Since I'm new on the list, a little background info to help understand that perspective. Like thousands of developers out there, I have a notebook app. This app, named Mori, is being upgraded from letting users create content strictly as rich-text notes to holding PDFs, web archives, and various other document types. The document type UI and programmability is contained within plugins which I and third-party developers have created. When Chromium was announced, its feature of forking each web page into a separate process struck me as an intelligent way to deal with plugin security, and I anticipated adding such functionality to Mori in a future release.

Now with the arrival of WebKit2 Apple's advocating process management at an API level lower than content-handling, instead promoting a process API that while not invisible to the host app would seem to make it more difficult to cleanly manage processes for web-content types and non-web content. Or do I not fully understand the functionality provided by WebKit2 and WebCore (which I freely admit I do not)? Will I be able to fork and manage non-WebCore processes through this API? Will I be able to adjust process priorities to keep all processes of a certain MIME type (say application/x-shockwave-flash) to receive no more than 15% cpu time or monitor its memory usage? Do I need to subsume all my app's content-related functionality into WebKit to cleanly inherit the process model or else implement another Chromium-like process management layer on top for non-web content and still oversee the sub-API processes of WebKit2's scheme?

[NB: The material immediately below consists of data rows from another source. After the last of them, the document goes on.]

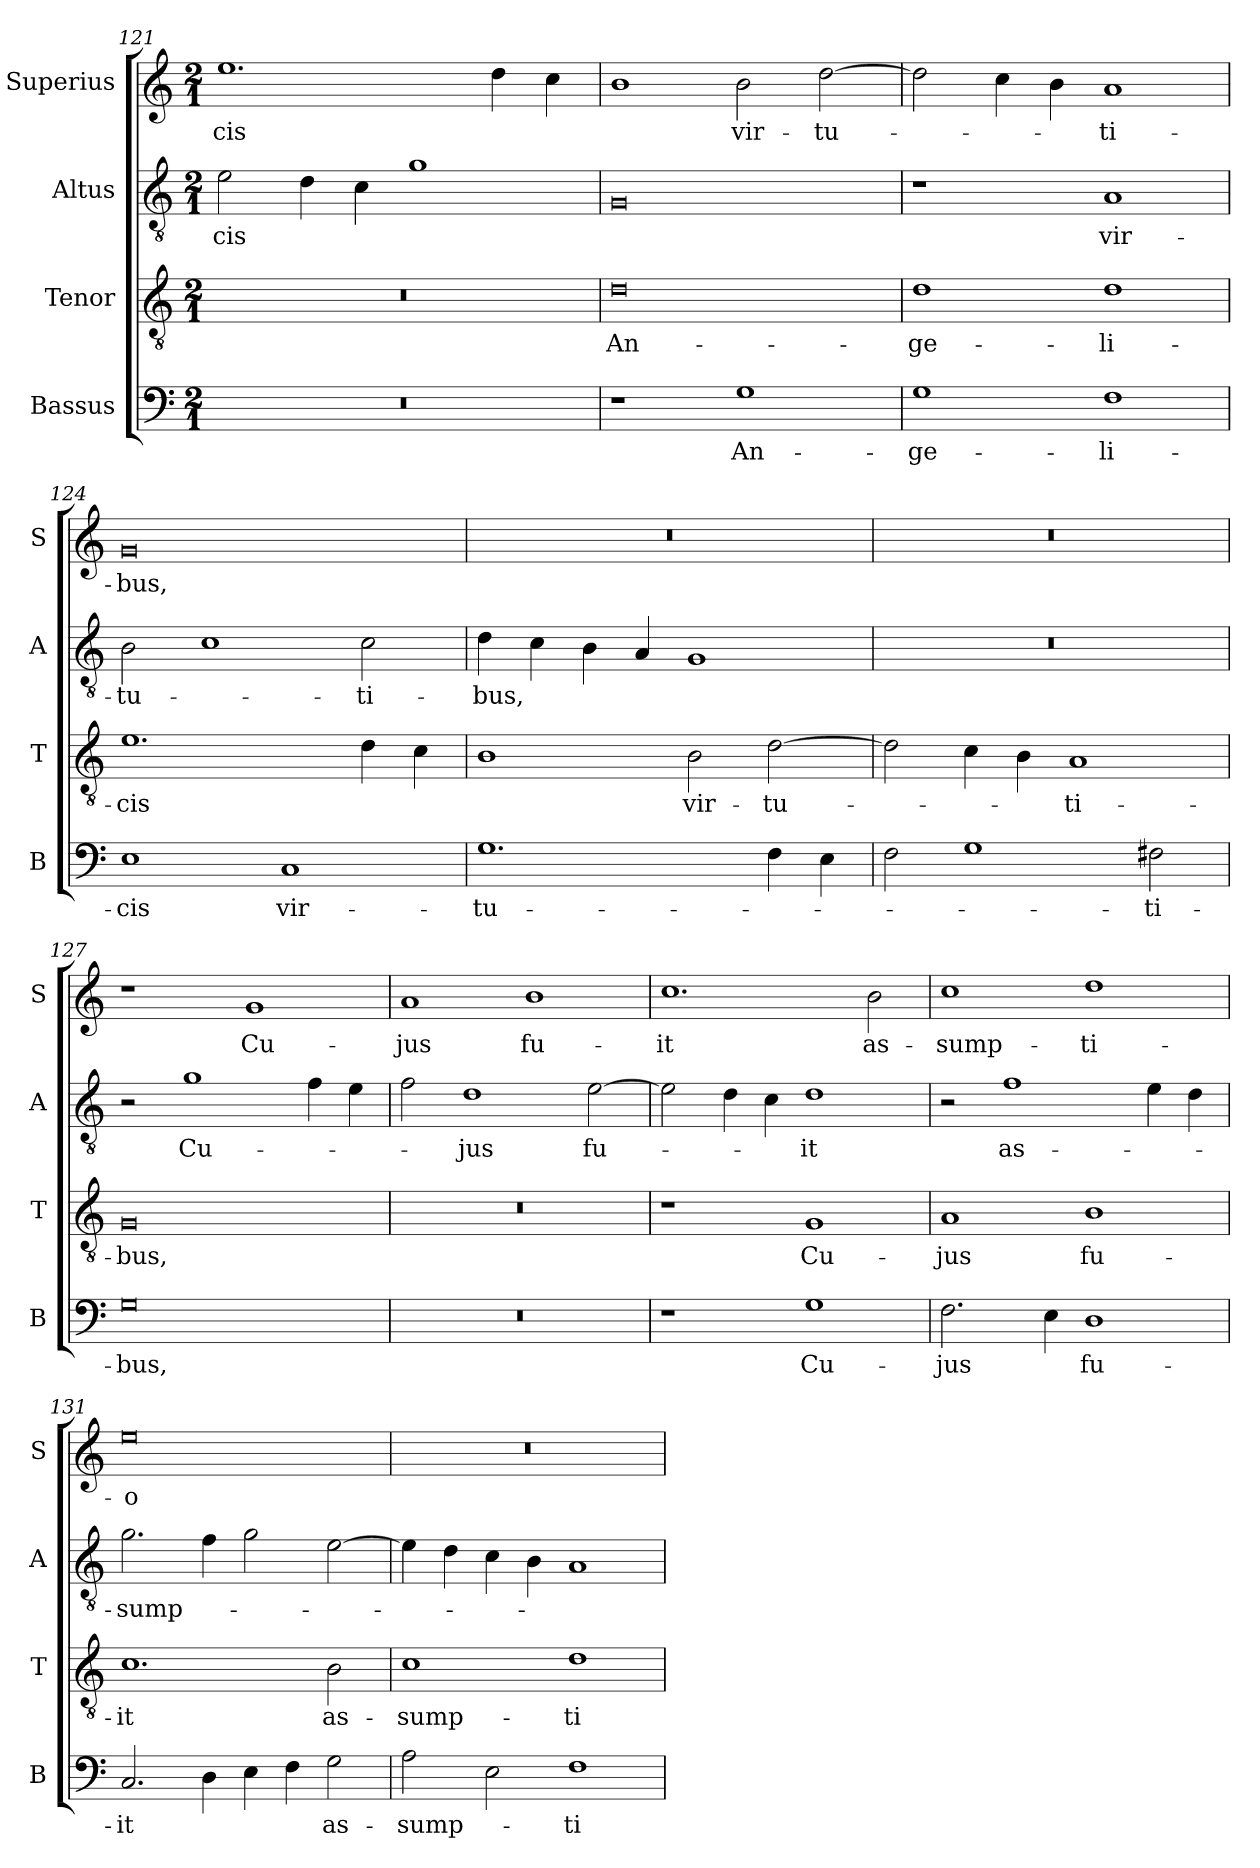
**kern	**text	**kern	**text	**kern	**text	**kern	**text
*part4	*part4	*part3	*part3	*part2	*part2	*part1	*part1
*staff4	*staff4	*staff3	*staff3	*staff2	*staff2	*staff1	*staff1
*I"Bassus	*	*I"Tenor	*	*I"Altus	*	*I"Superius	*
*I'B	*	*I'T	*	*I'A	*	*I'S	*
*clefF4	*	*clefGv2	*	*clefGv2	*	*clefG2	*
*k[]	*	*k[]	*	*k[]	*	*k[]	*
*M2/1	*	*M2/1	*	*M2/1	*	*M2/1	*
=121	=121	=121	=121	=121	=121	=121	=121
0r	.	0r	.	2e\	-cis	1.ee	-cis
.	.	.	.	4d\	.	.	.
.	.	.	.	4c\	.	.	.
.	.	.	.	1g	.	.	.
.	.	.	.	.	.	4dd\	.
.	.	.	.	.	.	4cc\	.
=122	=122	=122	=122	=122	=122	=122	=122
1r	.	0d	An-	0G	.	1b	.
1G	An-	.	.	.	.	2b\	vir-
.	.	.	.	.	.	[2dd\	-tu-
=123	=123	=123	=123	=123	=123	=123	=123
1G	-ge-	1d	-ge-	1r	.	2dd\]	.
.	.	.	.	.	.	4cc\	.
.	.	.	.	.	.	4b\	.
1F	-li-	1d	-li-	1A	vir-	1a	-ti-
=124	=124	=124	=124	=124	=124	=124	=124
1E	-cis	1.e	-cis	2B\	-tu-	0g	-bus,
.	.	.	.	1c	.	.	.
1C	vir-	.	.	.	.	.	.
.	.	4d\	.	2c\	-ti-	.	.
.	.	4c\	.	.	.	.	.
=125	=125	=125	=125	=125	=125	=125	=125
1.G	-tu-	1B	.	4d\	-bus,	0r	.
.	.	.	.	4c\	.	.	.
.	.	.	.	4B\	.	.	.
.	.	.	.	4A/	.	.	.
.	.	2B\	vir-	1G	.	.	.
4F\	.	[2d\	-tu-	.	.	.	.
4E\	.	.	.	.	.	.	.
=126	=126	=126	=126	=126	=126	=126	=126
2F\	.	2d\]	.	0r	.	0r	.
1G	.	4c\	.	.	.	.	.
.	.	4B\	.	.	.	.	.
.	.	1A	-ti-	.	.	.	.
2F#X\	-ti-	.	.	.	.	.	.
=127	=127	=127	=127	=127	=127	=127	=127
0G	-bus,	0G	-bus,	2r	.	1r	.
.	.	.	.	1g	Cu-	.	.
.	.	.	.	.	.	1g	Cu-
.	.	.	.	4f\	.	.	.
.	.	.	.	4e\	.	.	.
=128	=128	=128	=128	=128	=128	=128	=128
0r	.	0r	.	2f\	.	1a	-jus
.	.	.	.	1d	-jus	.	.
.	.	.	.	.	.	1b	fu-
.	.	.	.	[2e\	fu-	.	.
=129	=129	=129	=129	=129	=129	=129	=129
1r	.	1r	.	2e\]	.	1.cc	-it
.	.	.	.	4d\	.	.	.
.	.	.	.	4c\	.	.	.
1G	Cu-	1G	Cu-	1d	-it	.	.
.	.	.	.	.	.	2b\	as-
=130	=130	=130	=130	=130	=130	=130	=130
2.F\	-jus	1A	-jus	2r	.	1cc	-sump-
.	.	.	.	1f	as-	.	.
4E\	.	.	.	.	.	.	.
1D	fu-	1B	fu-	.	.	1dd	-ti-
.	.	.	.	4e\	.	.	.
.	.	.	.	4d\	.	.	.
=131	=131	=131	=131	=131	=131	=131	=131
2.C/	-it	1.c	-it	2.g\	-sump-	0ee	-o
4D\	.	.	.	4f\	.	.	.
4E\	.	.	.	2g\	.	.	.
4F\	.	.	.	.	.	.	.
2G\	as-	2B\	as-	[2e\	.	.	.
=132	=132	=132	=132	=132	=132	=132	=132
2A\	-sump-	1c	-sump-	4e\]	.	0r	.
.	.	.	.	4d\	.	.	.
2E\	.	.	.	4c\	.	.	.
.	.	.	.	4B\	.	.	.
1F	-ti-	1d	-ti-	1A	.	.	.
=	=	=	=	=	=	=	=
*-	*-	*-	*-	*-	*-	*-	*-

On Fri, Apr 9, 2010 at 11:24 AM, Maciej Stachowiak <mjs at apple.com> wrote:

> Simply put, Chromium WebKit did not provide what we needed to build an  
> API that handles multiprocess and can sanely be used by many  
> applications. While we could have built the WebKit2 API on top of  
> Chromium WebKit, that would just be an unnecessary level of  
> indirection compared to building on WebCore, and would not help us  
> solve the technical challenges involved.

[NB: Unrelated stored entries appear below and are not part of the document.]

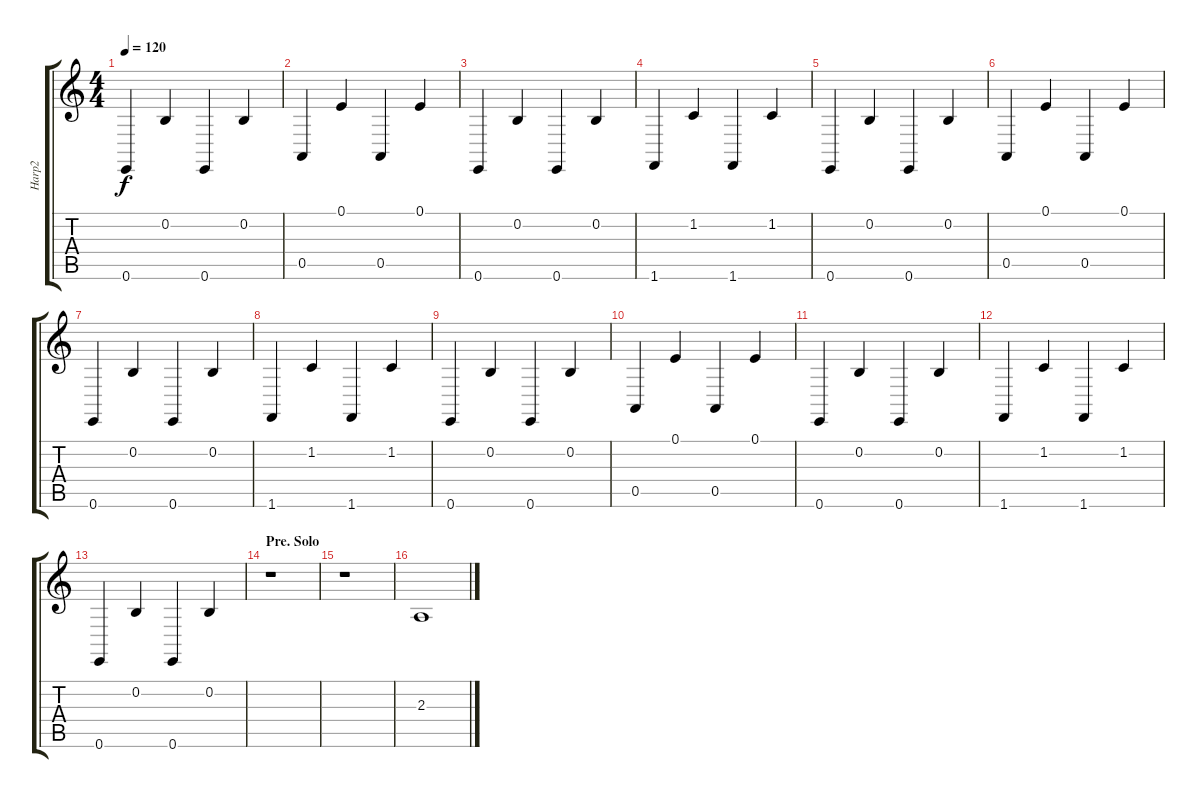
\track ("Harp2" "Harp2") {instrument orchestralharp}
\staff {score tabs}
\tuning (E4 B3 G3 D3 A2 E2) {hide}
\ts (4 4)
\tempo 120
\clef g2
\ks c
0.6.4{dy f} 0.2.4 0.6.4 0.2.4 |
0.5.4 0.1.4 0.5.4 0.1.4 |
0.6.4 0.2.4 0.6.4 0.2.4 |
1.6.4 1.2.4 1.6.4 1.2.4 |
0.6.4 0.2.4 0.6.4 0.2.4 |
0.5.4 0.1.4 0.5.4 0.1.4 |
0.6.4 0.2.4 0.6.4 0.2.4 |
1.6.4 1.2.4 1.6.4 1.2.4 |
0.6.4 0.2.4 0.6.4 0.2.4 |
0.5.4 0.1.4 0.5.4 0.1.4 |
0.6.4 0.2.4 0.6.4 0.2.4 |
1.6.4 1.2.4 1.6.4 1.2.4 |
0.6.4 0.2.4 0.6.4 0.2.4 |
\section ("" "Pre. Solo")
r.1 |
r.1 |
2.3.1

I would think there are more technical and performance challenges involved in the IPC in the middle of the stack rather than at the top, but I'm not yet acquainted with how you've factored out the processes.
> It was a reasonable choice for Google to build multiprocess and  
> sandboxing outside WebKit instead of inside, given that Chrome started  
> as a secret project, and you have no other clients for your API. But  
> it makes the Chromium multiprocess code fundamentally not reusable for  
> other WebKit clients or other WebKit port. With WebKit2, we are  
> looking to build reusable multiprocess.

I believe Mori, and other rich-media (or multimedia or whatever we're calling it now) apps such as it, provide sufficient examples where that isn't to be the most likely case.
> I hope this post clarifies why the Chromium WebKit port is not really 
> a viable solution for our needs as it stands today.
Not really. As a host-app developer, I can't justify supporting 2 process models for content handlers in my app in this way. And excepting purely web-browsing apps, I don't see the benefit over the Chromium model to apps which provide users access to other types of content. As I said before, I'm not well-versed with WebKit's architecture nor the issues the WebKit2 team have been tackling that led them to see this path as the most practical manner in which to proceed. And WebKit has its clients, inside and outside of Apple, to answer to for which I'm owed neither an explanation nor alteration of the team's roadmap (or anyone else's from the community, for that matter).